Monday, December 12, 2022

Something About Disappearing Islands

How can we be wrong? Sail away with them to another world!

Lewis Barnavelt fans may remember Gnomon Island, an island near Porcupine Bay in the waters of Lake Superior as visited in The Tower at the End of the World (2001).  It's not there all the time, though, because the nefarious Ishmael Izard controls the island's ability to disappear and reappear.

Remember being asked what one superpower you wish you could possess?  How many of you wished you had the power of invisibility?  Or to bestow the power of invisibility on other people or things?  What if you could make something like Gnomon Island disappear?  

I read something recently that reminded me of Gnomon Island.  Sandy Island, located near New Caledonia in the South Pacific, has disappeared.  Though from what I can tell, it was never there in the first place.

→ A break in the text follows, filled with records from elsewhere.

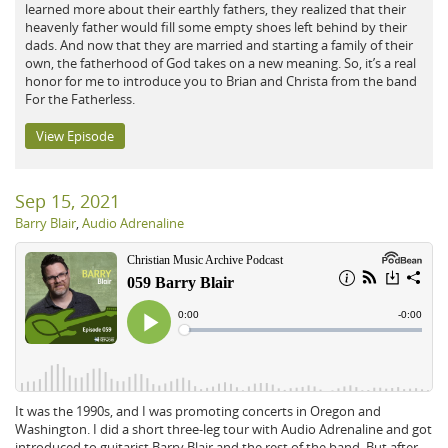
learned more about their earthly fathers, they realized that their
heavenly father would fill some empty shoes left behind by their
dads. And now that they are married and starting a family of their
own, the fatherhood of God takes on a new meaning. So, it’s a real
honor for me to introduce you to Brian and Christa from the band
For the Fatherless.
View Episode
Sep 15, 2021
Barry Blair
,
Audio Adrenaline
It was the 1990s, and I was promoting concerts in Oregon and
Washington. I did a short three-leg tour with Audio Adrenaline and got
introduced to guitarist Barry Blair and the rest of the band. But after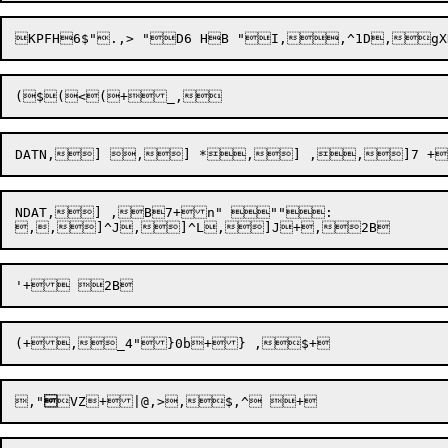
NDAT,] ,B7+n" "":

,,]^J,]^L,]
J+,
,"


The Unsolved Mysteries of the World blog recently explained some of the island's history:
Sandy Island was first reported by the whaling ship Velocity in 1876 and first mentioned on a British Admiralty chart in 1908. But future expeditions failed to find the island, and it was removed from some official hydrographic charts by the 1970s.

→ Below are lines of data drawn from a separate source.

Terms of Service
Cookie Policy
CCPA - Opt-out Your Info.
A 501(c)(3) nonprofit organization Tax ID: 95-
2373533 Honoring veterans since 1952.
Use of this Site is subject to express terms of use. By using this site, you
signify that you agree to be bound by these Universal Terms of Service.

The island gained wide media and public attention in November 2012 when scientists from the University of Sydney using the R/V Southern Surveyor (an Australian research ship) passed through the area, they found only the blue ocean of the Coral Sea. The island was quickly removed from many maps and data sets, including those of the National Geographic Society and Google Maps.
...
Australian newspapers have reported that the invisible island would sit within French territorial waters if it existed - but does not feature on French government maps.

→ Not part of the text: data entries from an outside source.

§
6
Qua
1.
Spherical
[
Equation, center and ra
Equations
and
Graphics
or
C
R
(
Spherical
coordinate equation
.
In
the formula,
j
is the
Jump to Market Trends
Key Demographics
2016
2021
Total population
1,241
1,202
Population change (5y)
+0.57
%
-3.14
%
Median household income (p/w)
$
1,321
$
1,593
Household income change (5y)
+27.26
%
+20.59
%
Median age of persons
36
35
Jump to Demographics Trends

Australia's Hydrographic Service, which produces the country's nautical charts, says its appearance on some scientific maps and Google Earth could just be the result of human error, repeated down the years. The British Society of Cartographer’s president Danny Dorling told the Guardian that it is still possible the island does exist nearby - and that someone may have found an island but ‘put it in the wrong location’.
How many islands have you heard about being put in the wrong location?